Arthur O'Brien
- Born: Arthur Boniface O'Brien 15 May 1878 Westport, New Zealand
- Died: 31 May 1951 (aged 73) Christchurch, New Zealand

Rugby union career
- Position: Fullback

Amateur team(s)
- Years: Team / Apps / (Points)
- Guy's Hospital

International career
- Years: Team / Apps / (Points)
- 1904: British Isles / 4 / (7)

= Arthur O'Brien =

British Isles international rugby union player

Arthur Boniface O'Brien (15 May 1878 – 31 May 1951) was a New Zealand rugby union fullback who played club rugby for Guy's Hospital. O'Brien is most notable for playing international rugby for the British Isles team on its 1904 tour of Australia, for which he was also elected team manager.

==Rugby career==
New Zealand born, O'Brien came to England to study medicine. While a student at Guy's Hospital, he joined the hospital rugby team. In 1904, a British Isles team was formed to tour Australia and New Zealand, and Guy's Hospital provided four members of the team. O'Brien and fellow New Zealander Pat McEvedy, were two of the medical staff chosen to represent the Lions against their home country. As well as being chosen to play, O'Brien was also given the task of managing the British team.
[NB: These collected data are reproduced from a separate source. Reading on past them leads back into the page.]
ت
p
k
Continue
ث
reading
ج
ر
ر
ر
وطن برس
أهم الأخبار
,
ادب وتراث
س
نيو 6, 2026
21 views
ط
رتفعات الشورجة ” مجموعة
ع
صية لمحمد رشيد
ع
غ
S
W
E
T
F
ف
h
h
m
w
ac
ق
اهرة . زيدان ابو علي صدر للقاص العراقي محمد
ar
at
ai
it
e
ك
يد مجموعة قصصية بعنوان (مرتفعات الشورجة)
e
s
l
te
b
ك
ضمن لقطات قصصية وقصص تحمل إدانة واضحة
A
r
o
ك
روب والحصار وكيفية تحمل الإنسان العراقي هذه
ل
Of the 19 matches arranged for the tour, O'Brien played in 16 of them, and selected himself for all four Test games. His first match of the tour, against the New South Wales Waratahs, saw him score four conversions.

==Place of burial==
Arthur O'Brien is buried in Linwood Cemetery, Christchurch, NZ in Block 40 Plot 4. His last known address is listed as 70 Papanui Road, Christchurch. He was aged 73.